You can also try dosing flourish excel, but this is a bit more expensive. If you want excel, check www.bigalsonline.com for cheap excel (2 or 4 liters). Dose excel the same way as H2O2.


----------



## DJKronik57 (Apr 17, 2006)

I've got the same velvet like algae on all of my anubias, and only my anubias. Anyone know any more specifics about this type of algae and how to prevent it?


----------



## Tex Gal (Nov 1, 2007)

Zapins have your tried H2O2 on this type algae before? I had some of it in the tank I just tore down. I tried H2O2 and it didn't touch it. I did it for about 3 days. I ended up tearing those leaves off. They will just have to regrow them.


----------



## Zapins (Jul 28, 2004)

Tex - I can't tell from the picture if this is BBA or very short hair algae... I assumed it was BBA which H2O2 does work on, but not as well as excel does. Yeah, for some reason peroxide doesn't kill hair algae...

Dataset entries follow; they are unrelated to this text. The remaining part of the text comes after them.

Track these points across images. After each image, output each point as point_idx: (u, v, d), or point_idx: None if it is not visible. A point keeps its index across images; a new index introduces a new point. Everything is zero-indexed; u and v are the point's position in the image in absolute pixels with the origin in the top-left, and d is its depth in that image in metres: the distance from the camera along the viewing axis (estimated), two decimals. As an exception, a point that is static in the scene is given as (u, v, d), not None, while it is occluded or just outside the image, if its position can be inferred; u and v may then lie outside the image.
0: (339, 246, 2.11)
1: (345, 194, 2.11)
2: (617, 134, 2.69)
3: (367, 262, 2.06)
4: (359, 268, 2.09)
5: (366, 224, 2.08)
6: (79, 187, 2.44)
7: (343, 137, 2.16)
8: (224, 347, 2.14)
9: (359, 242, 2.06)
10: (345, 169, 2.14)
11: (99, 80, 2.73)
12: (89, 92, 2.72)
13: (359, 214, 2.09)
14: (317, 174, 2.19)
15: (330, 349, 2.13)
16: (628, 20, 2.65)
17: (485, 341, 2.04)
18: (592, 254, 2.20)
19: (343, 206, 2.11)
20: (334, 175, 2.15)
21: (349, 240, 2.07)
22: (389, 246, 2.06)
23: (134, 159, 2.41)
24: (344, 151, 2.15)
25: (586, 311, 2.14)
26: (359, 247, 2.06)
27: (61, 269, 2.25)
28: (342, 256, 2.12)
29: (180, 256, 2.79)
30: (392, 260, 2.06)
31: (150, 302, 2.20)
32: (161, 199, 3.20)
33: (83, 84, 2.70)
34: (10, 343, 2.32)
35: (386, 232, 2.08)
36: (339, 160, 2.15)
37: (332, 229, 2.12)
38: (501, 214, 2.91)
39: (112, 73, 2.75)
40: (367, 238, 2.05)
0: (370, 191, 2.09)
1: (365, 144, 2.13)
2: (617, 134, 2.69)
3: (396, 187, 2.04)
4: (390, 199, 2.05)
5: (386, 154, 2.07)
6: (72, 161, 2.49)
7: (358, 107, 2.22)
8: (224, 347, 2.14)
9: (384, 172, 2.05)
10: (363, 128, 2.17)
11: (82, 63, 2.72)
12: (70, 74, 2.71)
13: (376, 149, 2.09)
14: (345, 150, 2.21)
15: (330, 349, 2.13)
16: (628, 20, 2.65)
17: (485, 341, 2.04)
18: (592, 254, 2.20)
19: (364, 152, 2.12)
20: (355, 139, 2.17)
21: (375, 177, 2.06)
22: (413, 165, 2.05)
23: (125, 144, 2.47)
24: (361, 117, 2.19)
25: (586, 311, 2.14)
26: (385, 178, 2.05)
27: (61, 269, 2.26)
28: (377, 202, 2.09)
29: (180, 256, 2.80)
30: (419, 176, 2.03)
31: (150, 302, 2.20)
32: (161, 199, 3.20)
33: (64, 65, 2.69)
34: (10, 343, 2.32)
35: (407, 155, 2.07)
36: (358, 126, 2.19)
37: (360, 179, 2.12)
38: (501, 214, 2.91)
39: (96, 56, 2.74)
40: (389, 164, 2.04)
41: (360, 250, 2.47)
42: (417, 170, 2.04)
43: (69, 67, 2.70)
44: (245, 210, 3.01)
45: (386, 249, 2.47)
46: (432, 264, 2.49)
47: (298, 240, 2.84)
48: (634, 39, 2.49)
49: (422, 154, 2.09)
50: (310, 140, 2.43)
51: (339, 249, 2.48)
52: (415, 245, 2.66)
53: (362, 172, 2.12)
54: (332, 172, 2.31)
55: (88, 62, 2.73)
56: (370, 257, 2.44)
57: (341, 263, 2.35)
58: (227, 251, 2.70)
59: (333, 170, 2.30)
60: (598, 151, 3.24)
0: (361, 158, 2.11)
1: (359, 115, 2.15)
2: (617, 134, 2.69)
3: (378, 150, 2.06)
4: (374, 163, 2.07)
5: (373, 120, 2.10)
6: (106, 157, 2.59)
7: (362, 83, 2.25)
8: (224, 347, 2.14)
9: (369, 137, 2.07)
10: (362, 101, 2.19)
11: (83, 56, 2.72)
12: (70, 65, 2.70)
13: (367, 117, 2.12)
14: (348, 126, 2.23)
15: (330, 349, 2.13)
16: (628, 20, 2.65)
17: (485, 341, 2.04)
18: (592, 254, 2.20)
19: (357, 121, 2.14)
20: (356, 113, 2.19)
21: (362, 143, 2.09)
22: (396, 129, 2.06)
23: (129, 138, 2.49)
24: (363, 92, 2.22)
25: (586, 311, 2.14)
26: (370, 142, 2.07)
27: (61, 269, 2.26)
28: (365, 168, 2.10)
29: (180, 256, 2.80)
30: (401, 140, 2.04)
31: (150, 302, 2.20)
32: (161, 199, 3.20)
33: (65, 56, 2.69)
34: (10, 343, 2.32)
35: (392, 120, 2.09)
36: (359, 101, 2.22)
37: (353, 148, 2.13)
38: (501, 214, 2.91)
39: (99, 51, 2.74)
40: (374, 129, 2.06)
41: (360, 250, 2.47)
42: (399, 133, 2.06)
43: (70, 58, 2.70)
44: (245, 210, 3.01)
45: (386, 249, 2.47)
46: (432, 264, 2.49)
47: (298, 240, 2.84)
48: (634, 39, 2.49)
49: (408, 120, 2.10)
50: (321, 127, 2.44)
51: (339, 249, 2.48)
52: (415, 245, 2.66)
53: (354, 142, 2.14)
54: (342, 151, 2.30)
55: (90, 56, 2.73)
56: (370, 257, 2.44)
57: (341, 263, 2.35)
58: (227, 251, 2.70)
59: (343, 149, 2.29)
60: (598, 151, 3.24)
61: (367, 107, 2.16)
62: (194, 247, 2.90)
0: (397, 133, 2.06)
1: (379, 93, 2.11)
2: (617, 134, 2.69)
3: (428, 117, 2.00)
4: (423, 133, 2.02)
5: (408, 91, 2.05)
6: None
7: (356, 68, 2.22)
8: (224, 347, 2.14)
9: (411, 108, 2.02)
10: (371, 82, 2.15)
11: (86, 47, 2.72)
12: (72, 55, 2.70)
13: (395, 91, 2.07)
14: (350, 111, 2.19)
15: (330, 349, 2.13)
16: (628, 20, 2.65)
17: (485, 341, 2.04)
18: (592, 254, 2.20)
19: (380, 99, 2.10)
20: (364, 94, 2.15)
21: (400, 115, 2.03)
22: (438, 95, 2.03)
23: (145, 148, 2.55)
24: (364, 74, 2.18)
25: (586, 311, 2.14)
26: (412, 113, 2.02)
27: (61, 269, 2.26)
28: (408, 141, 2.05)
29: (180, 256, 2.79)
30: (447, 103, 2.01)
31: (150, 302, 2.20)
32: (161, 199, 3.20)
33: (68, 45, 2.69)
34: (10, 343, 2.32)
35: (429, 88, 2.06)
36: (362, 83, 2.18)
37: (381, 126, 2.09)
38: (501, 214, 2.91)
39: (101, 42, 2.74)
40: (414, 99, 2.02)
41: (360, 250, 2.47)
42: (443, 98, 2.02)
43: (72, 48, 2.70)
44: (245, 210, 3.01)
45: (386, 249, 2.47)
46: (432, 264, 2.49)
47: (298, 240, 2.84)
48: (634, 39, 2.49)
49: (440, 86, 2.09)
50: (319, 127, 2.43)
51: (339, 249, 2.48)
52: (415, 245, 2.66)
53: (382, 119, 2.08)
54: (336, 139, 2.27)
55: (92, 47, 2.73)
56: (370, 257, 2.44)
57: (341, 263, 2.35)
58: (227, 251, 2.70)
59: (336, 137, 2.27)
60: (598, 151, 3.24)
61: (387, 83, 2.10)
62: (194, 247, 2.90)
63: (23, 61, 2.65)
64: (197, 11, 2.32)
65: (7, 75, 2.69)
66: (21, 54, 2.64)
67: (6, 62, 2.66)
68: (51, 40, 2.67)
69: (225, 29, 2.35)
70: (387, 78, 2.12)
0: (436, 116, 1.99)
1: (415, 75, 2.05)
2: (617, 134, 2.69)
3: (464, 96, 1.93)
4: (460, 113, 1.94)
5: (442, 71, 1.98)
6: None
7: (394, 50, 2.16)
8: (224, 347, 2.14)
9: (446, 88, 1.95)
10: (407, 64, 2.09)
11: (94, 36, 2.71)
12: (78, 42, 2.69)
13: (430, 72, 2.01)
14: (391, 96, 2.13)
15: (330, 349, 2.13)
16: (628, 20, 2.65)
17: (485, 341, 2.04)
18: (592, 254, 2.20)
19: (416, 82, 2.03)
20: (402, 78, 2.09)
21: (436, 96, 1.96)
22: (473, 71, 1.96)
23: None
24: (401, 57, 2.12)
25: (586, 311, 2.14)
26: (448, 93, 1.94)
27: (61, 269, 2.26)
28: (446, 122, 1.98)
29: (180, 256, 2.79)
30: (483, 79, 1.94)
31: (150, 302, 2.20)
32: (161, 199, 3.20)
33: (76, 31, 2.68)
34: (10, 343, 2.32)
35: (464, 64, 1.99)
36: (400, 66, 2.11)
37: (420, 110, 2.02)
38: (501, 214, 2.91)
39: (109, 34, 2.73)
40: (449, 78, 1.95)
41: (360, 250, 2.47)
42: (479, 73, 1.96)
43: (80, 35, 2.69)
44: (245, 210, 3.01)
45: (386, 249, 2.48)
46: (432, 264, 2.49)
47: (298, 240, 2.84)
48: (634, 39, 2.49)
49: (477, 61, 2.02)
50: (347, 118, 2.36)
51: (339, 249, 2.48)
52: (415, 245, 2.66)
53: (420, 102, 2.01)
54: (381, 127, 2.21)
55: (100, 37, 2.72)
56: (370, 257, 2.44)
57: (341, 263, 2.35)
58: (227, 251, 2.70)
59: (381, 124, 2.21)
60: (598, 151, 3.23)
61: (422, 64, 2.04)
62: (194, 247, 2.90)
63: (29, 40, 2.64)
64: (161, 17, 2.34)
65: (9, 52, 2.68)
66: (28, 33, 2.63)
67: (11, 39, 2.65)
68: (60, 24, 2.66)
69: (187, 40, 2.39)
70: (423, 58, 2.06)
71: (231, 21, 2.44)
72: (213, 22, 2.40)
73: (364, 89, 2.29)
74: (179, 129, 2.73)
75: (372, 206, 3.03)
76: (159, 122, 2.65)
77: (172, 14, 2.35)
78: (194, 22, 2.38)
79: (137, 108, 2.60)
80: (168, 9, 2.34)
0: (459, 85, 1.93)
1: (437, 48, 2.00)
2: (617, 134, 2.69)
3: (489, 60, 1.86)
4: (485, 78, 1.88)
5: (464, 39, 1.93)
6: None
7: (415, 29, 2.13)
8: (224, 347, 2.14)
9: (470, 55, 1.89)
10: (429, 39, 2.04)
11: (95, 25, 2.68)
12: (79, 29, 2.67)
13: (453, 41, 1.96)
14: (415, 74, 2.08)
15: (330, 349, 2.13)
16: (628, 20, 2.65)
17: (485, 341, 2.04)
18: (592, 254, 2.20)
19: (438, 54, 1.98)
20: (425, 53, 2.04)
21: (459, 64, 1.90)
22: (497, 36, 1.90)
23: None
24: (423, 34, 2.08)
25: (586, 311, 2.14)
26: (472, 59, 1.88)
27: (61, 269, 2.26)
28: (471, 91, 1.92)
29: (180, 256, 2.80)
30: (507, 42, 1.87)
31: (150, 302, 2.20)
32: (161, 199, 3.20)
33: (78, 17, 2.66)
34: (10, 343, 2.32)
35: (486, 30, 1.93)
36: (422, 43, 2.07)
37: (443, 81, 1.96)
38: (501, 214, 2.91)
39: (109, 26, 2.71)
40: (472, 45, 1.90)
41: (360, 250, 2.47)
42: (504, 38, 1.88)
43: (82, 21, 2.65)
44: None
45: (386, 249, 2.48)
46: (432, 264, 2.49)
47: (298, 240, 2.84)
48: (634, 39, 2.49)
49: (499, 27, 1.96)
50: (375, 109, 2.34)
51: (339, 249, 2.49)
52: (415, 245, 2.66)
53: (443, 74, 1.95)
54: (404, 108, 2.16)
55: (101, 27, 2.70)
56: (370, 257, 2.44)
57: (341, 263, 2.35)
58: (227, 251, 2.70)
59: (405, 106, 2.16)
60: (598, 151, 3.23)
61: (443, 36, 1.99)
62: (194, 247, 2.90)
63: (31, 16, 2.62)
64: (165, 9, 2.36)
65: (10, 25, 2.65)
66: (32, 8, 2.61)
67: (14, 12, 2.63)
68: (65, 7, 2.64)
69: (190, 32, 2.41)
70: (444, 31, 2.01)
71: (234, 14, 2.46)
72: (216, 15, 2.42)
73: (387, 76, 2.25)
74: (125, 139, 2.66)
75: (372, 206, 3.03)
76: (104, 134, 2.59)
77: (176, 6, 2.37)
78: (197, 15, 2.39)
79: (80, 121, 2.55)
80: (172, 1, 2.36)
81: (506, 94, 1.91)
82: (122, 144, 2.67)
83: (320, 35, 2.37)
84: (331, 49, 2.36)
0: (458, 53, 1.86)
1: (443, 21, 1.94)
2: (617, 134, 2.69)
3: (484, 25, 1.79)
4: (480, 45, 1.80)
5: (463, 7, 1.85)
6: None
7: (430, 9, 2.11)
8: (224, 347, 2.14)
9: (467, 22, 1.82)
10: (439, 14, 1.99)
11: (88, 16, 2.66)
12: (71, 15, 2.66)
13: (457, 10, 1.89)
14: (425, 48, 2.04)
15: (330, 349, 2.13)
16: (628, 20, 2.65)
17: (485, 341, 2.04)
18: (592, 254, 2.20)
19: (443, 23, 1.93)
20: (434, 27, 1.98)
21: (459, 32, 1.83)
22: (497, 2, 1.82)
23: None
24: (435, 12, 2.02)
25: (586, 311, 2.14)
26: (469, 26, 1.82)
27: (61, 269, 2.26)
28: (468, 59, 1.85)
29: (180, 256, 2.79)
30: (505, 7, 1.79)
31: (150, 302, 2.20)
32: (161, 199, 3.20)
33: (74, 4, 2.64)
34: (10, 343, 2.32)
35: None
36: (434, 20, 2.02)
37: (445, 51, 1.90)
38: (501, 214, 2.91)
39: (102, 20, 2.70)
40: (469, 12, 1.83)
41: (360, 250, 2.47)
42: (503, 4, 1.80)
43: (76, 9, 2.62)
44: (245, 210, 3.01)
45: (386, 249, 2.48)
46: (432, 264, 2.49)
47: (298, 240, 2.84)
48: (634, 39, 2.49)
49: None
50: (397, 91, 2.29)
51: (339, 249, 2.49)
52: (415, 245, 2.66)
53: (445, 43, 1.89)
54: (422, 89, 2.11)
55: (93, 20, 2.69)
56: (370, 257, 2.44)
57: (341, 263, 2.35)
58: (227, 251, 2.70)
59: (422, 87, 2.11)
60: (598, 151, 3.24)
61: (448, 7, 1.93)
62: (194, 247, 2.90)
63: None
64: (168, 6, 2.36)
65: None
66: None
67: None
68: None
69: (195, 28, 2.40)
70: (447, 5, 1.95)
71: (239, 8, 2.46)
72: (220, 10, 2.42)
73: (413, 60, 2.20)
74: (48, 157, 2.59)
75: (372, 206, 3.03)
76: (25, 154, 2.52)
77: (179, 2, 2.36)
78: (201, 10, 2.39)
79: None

If its hair algae just increase the nitrates a bit and that should do the trick.


----------



## 90gal (Jan 7, 2008)

The algae is like velvet; very short and carpet like; it's soft to the touch but nearly impossible to get off the leaves of the plants. No long strings anywhere and it's dominated my anubias, rocks and driftwood...


----------



## armedbiggiet (May 6, 2006)

90gal said:


> The algae is like velvet; very short and carpet like; it's soft to the touch but nearly impossible to get off the leaves of the plants. No long strings anywhere and it's dominated my anubias, rocks and driftwood...


One thing it would work for sure is Acid Buffer by Seachem. You can do it in side or out of the tank.

Out of the tank: you can sprinkle some directly by hand on it container than soak it little. It would turn white or grey and that mean they are dead. Time... I do not know as I alwasy walk away.

In the tank: shut of all the water circulation, and once the water no longer moving than sprinkle it directly on top llike you are "bombing" it. Let it land on more if there is not enough.

**IMPORTANT!! THIS THING IS VERY STRONG... so do a little at a time. I would do inside of the tank since your tank is big enough like yours(my 55g) and only your water is hard to come down on the PH.

After you they are dead, let your Otto or Shrimps cleans it. No need to worry about bleach still on it or soak it too long what ever that is.

T


----------